Work instructions –
Set down the records exactly as they stand, except for any pictures, which you should omit.

*** Block opens ***

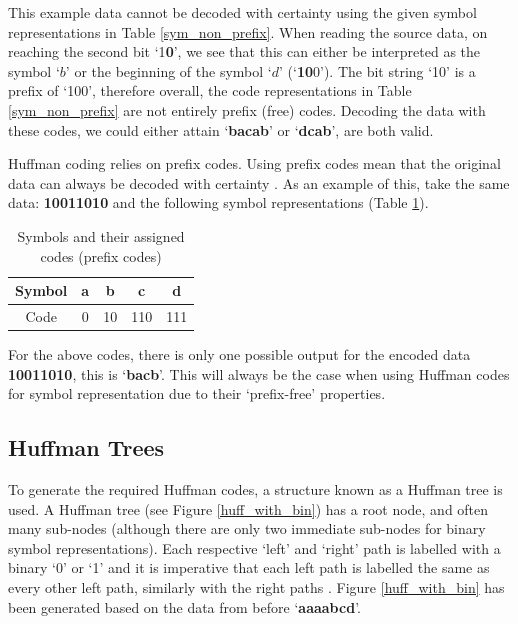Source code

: \documentclass[12pt]{article}
\begin{document}
This example data cannot be decoded with certainty using the given symbol representations in Table \ref{sym_non_prefix}. When reading the source data, on reaching the second bit `1\textbf{0}', we see that this can either be interpreted as the symbol `$b$' or the beginning of the symbol `$d$' (`\textbf{10}$0$'). The bit string `10' is a prefix of `100', therefore overall, the code representations in Table \ref{sym_non_prefix} are not entirely prefix (free) codes. Decoding the data with these codes, we could either attain `\textbf{bacab}' or `\textbf{dcab}', are both valid.

Huffman coding relies on prefix codes. Using prefix codes mean that the original data can always be decoded with certainty \citep[p.~31-32]{intro_to_dc}. As an example of this, take the same data: \textbf{10011010} and the following symbol representations (Table \ref{sym_w_prefix}).
\begin{table}[H]
	\centering
	\begin{tabular}{|c|c|c|c|c|}
		\hline
		Symbol & a & b & c & d\\
		\hline
		Code & 0 & 10 & 110 & 111\\
		\hline
	\end{tabular}
	\caption{Symbols and their assigned codes (prefix codes)}
	\label{sym_w_prefix}
\end{table}

For the above codes, there is only one possible output for the encoded data \textbf{10011010}, this is `\textbf{bacb}'. This will always be the case when using Huffman codes for symbol representation due to their `prefix-free' properties.

\subsection{Huffman Trees}{\label{sec_huff_trees}}

To generate the required Huffman codes, a structure known as a Huffman tree is used. A Huffman tree (see Figure \ref{huff_with_bin}) has a root node, and often many sub-nodes (although there are only two immediate sub-nodes for binary symbol representations). Each respective `left' and `right' path is labelled with a binary `0' or `1' and it is imperative that each left path is labelled the same as every other left path, similarly with the right paths \citep[pp.~42-48]{intro_to_dc}. Figure \ref{huff_with_bin} has been generated based on the data from before `\textbf{aaaabcd}'.
\end{document}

*** Block closes ***

Written answer –
Source code

: \documentclass[12pt]{article}
\begin{document}
This example data cannot be decoded with certainty using the given symbol representations in Table \ref{sym_non_prefix}. When reading the source data, on reaching the second bit `1\textbf{0}', we see that this can either be interpreted as the symbol `$b$' or the beginning of the symbol `$d$' (`\textbf{10}$0$'). The bit string `10' is a prefix of `100', therefore overall, the code representations in Table \ref{sym_non_prefix} are not entirely prefix (free) codes. Decoding the data with these codes, we could either attain `\textbf{bacab}' or `\textbf{dcab}', are both valid.

Huffman coding relies on prefix codes. Using prefix codes mean that the original data can always be decoded with certainty \citep[p.~31-32]{intro_to_dc}. As an example of this, take the same data: \textbf{10011010} and the following symbol representations (Table \ref{sym_w_prefix}).
\begin{table}[H]
	\centering
	\begin{tabular}{|c|c|c|c|c|}
		\hline
		Symbol & a & b & c & d\\
		\hline
		Code & 0 & 10 & 110 & 111\\
		\hline
	\end{tabular}
	\caption{Symbols and their assigned codes (prefix codes)}
	\label{sym_w_prefix}
\end{table}

For the above codes, there is only one possible output for the encoded data \textbf{10011010}, this is `\textbf{bacb}'. This will always be the case when using Huffman codes for symbol representation due to their `prefix-free' properties.

\subsection{Huffman Trees}{\label{sec_huff_trees}}

To generate the required Huffman codes, a structure known as a Huffman tree is used. A Huffman tree (see Figure \ref{huff_with_bin}) has a root node, and often many sub-nodes (although there are only two immediate sub-nodes for binary symbol representations). Each respective `left' and `right' path is labelled with a binary `0' or `1' and it is imperative that each left path is labelled the same as every other left path, similarly with the right paths \citep[pp.~42-48]{intro_to_dc}. Figure \ref{huff_with_bin} has been generated based on the data from before `\textbf{aaaabcd}'.
\end{document}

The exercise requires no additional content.